Im zitierten Erkenntnis wurde auch ausdrücklich darauf hingewiesen, daß nach ständiger Rechtsprechung des Verwaltungsgerichtshofes die Frist des § 6 Abs. 3 erster Satz zweiter Halbsatz AufG in der von der Behörde anzuwendenden Fassung vor der AufG-Novelle aus 1995 eine materiell-rechtliche Frist darstellt (vgl. u.a. das hg. Erkenntnis vom 31. August 1995, Zl. 95/19/0137). Eine Wiedereinsetzung in den vorigen Stand kommt gegen die Versäumung dieser materiell-rechtlichen Frist nicht in Betracht (vgl. hg. Erkenntnis vom 17. November 1994, Zl. 94/18/0748).
Der gegenständliche Fall bietet keinen Anlaß, von dieser Ansicht abzugehen.
Der Beschwerdeführer stützt seine gegenteilige Argumentation darauf, daß das Aufenthaltsbewilligungsverfahren eine Einheit bilde. Jeweils gestellte Verlängerungsanträge bildeten verfahrensrechtliche Schritte in diesem Verfahren, sodaß bei der vierwöchigen Frist von einer verfahrensrechtlichen auszugehen sei. Dies dokumentiere sich auch darin, daß für Aufenthaltsbewilligungswerber jeweils ein gesamter Akt geführt und nicht bei jedem Verlängerungsantrag ein neuer Akt angelegt werde. Weiters seien materiell-rechtliche Fristen naturgemäß Fristen langer Dauer, deren Zweck es sei, Druck auf den sich auf ein Recht Berufenden auszuüben, sein Recht eben innerhalb einer angemessenen Frist geltend zu machen und sohin möglichst bald Klarheit zu schaffen. Kurze Fristen hingegen seien in der Regel reine Verfahrensfristen bzw. zumindest solche Fristen, die einer Wiedereinsetzung zugänglich seien.

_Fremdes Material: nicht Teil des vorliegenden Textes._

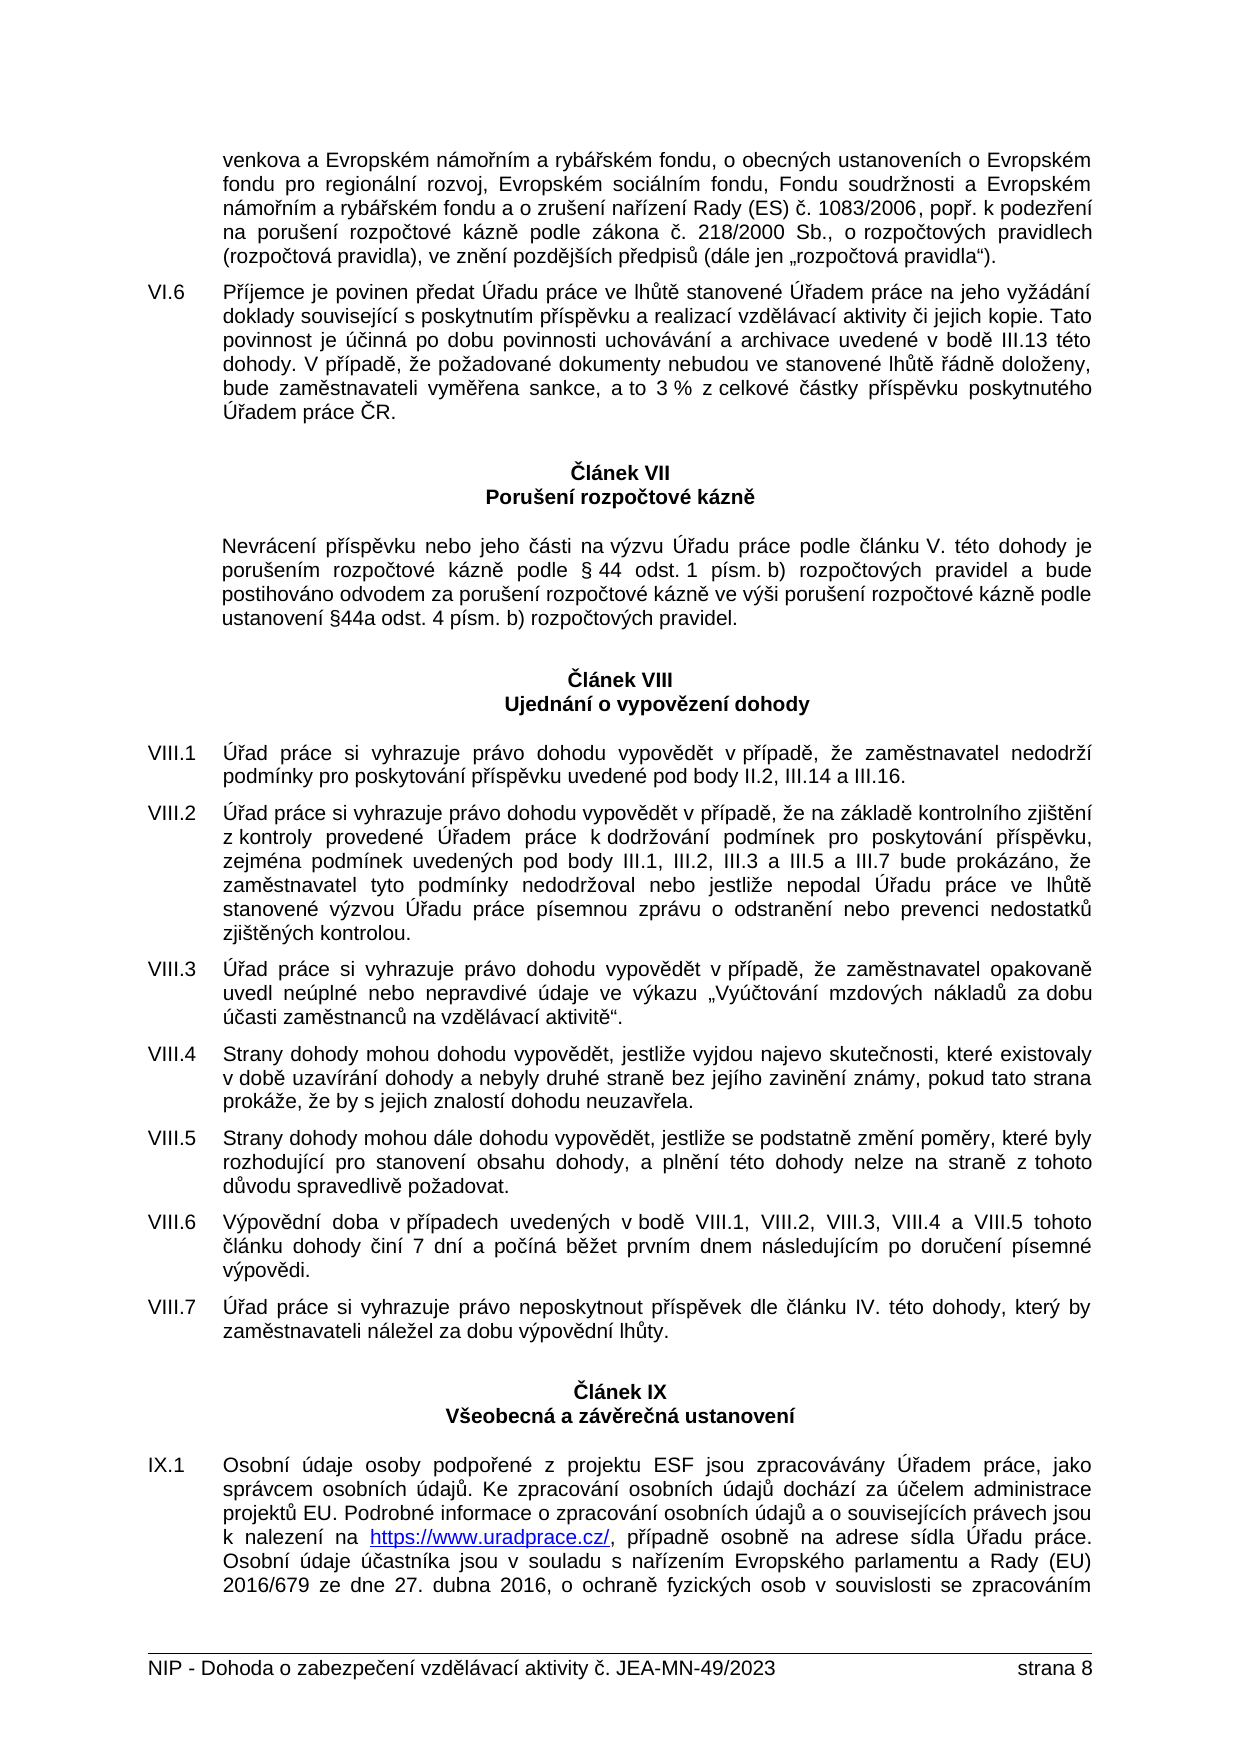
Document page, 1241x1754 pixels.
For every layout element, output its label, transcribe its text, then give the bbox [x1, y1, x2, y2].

list Strany dohody mohou dohodu vypovědět, jestliže vyjdou najevo skutečnosti, které existovaly v době uzavírání dohody a nebyly druhé straně bez jejího zavinění známy, pokud tato strana prokáže, že by s jejich znalostí dohodu neuzavřela. [148, 1041, 1092, 1113]
text Článek VII [148, 461, 1092, 485]
text Porušení rozpočtové kázně [148, 485, 1092, 509]
list Příjemce je povinen předat Úřadu práce ve lhůtě stanovené Úřadem práce na jeho vyžádání doklady související s poskytnutím příspěvku a realizací vzdělávací aktivity či jejich kopie. Tato povinnost je účinná po dobu povinnosti uchovávání a archivace uvedené v bodě III.13 této dohody. V případě, že požadované dokumenty nebudou ve stanovené lhůtě řádně doloženy, bude zaměstnavateli vyměřena sankce, a to 3 % z celkové částky příspěvku poskytnutého Úřadem práce ČR. [148, 280, 1092, 424]
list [148, 148, 1092, 267]
text Článek VIII [148, 667, 1092, 691]
list Nevrácení příspěvku nebo jeho části na výzvu Úřadu práce podle článku V. této dohody je porušením rozpočtové kázně podle § 44 odst. 1 písm. b) rozpočtových pravidel a bude postihováno odvodem za porušení rozpočtové kázně ve výši porušení rozpočtové kázně podle ustanovení §44a odst. 4 písm. b) rozpočtových pravidel. [222, 534, 1092, 630]
text Článek IX [148, 1380, 1092, 1404]
list Výpovědní doba v případech uvedených v bodě VIII.1, VIII.2, VIII.3, VIII.4 a VIII.5 tohoto článku dohody činí 7 dní a počíná běžet prvním dnem následujícím po doručení písemné výpovědi. [148, 1210, 1092, 1282]
list Úřad práce si vyhrazuje právo dohodu vypovědět v případě, že zaměstnavatel nedodrží podmínky pro poskytování příspěvku uvedené pod body II.2, III.14 a III.16. [148, 740, 1092, 788]
list Strany dohody mohou dále dohodu vypovědět, jestliže se podstatně změní poměry, které byly rozhodující pro stanovení obsahu dohody, a plnění této dohody nelze na straně z tohoto důvodu spravedlivě požadovat. [148, 1126, 1092, 1198]
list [148, 1453, 1092, 1597]
list Úřad práce si vyhrazuje právo neposkytnout příspěvek dle článku IV. této dohody, který by zaměstnavateli náležel za dobu výpovědní lhůty. [148, 1294, 1092, 1342]
list Úřad práce si vyhrazuje právo dohodu vypovědět v případě, že na základě kontrolního zjištění z kontroly provedené Úřadem práce k dodržování podmínek pro poskytování příspěvku, zejména podmínek uvedených pod body III.1, III.2, III.3 a III.5 a III.7 bude prokázáno, že zaměstnavatel tyto podmínky nedodržoval nebo jestliže nepodal Úřadu práce ve lhůtě stanovené výzvou Úřadu práce písemnou zprávu o odstranění nebo prevenci nedostatků zjištěných kontrolou. [148, 801, 1092, 944]
text Ujednání o vypovězení dohody [222, 691, 1092, 715]
text Všeobecná a závěrečná ustanovení [148, 1404, 1092, 1428]
list Úřad práce si vyhrazuje právo dohodu vypovědět v případě, že zaměstnavatel opakovaně uvedl neúplné nebo nepravdivé údaje ve výkazu „Vyúčtování mzdových nákladů za dobu účasti zaměstnanců na vzdělávací aktivitě“. [148, 957, 1092, 1029]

Der Beschwerdeführer verkennt mit dieser Argumentation, daß der Verlängerungsantrag nicht bloß auf die Auslösung prozessualer Rechtswirkungen gerichtet ist, sondern der Durchsetzung eines materiell-rechtlichen Anspruches des Fremden dient. Der Verlängerungsantrag ist (auch) unmittelbar auf die Herbeiführung materieller Rechtswirkungen gerichtet, zumal sich für den Fall der rechtzeitigen Antragstellung die Geltungsdauer der bestehenden Bewilligung - bei nicht rechtzeitiger Entscheidung über den Antrag vor ihrem Ablauf - bis zum Entscheidungszeitpunkt, längstens aber um sechs Wochen verlängern würde. Schon aus dieser, allein durch die rechtzeitige Antragstellung bewirkten Gestaltung der materiellen Rechtslage erscheint die Annahme einer bloß prozessualen Frist nicht gerechtfertigt.
Dabei ist ohne Bedeutung, ob für den Aufenthaltsbewilligungswerber jeweils ein gesamter Akt geführt wird oder nicht, da die genannte Praxis der Behörden aus kanzleitechnischen Überlegungen entstanden ist und keinesfalls irgendwelche rechtlichen Schlußfolgerungen daraus ableitbar sind. Auch die Länge einer Frist hat mit ihrer Qualifizierung als materiell-rechtliche oder prozeßrechtliche Frist entgegen den Ausführungen des Beschwerdeführers nichts zu tun.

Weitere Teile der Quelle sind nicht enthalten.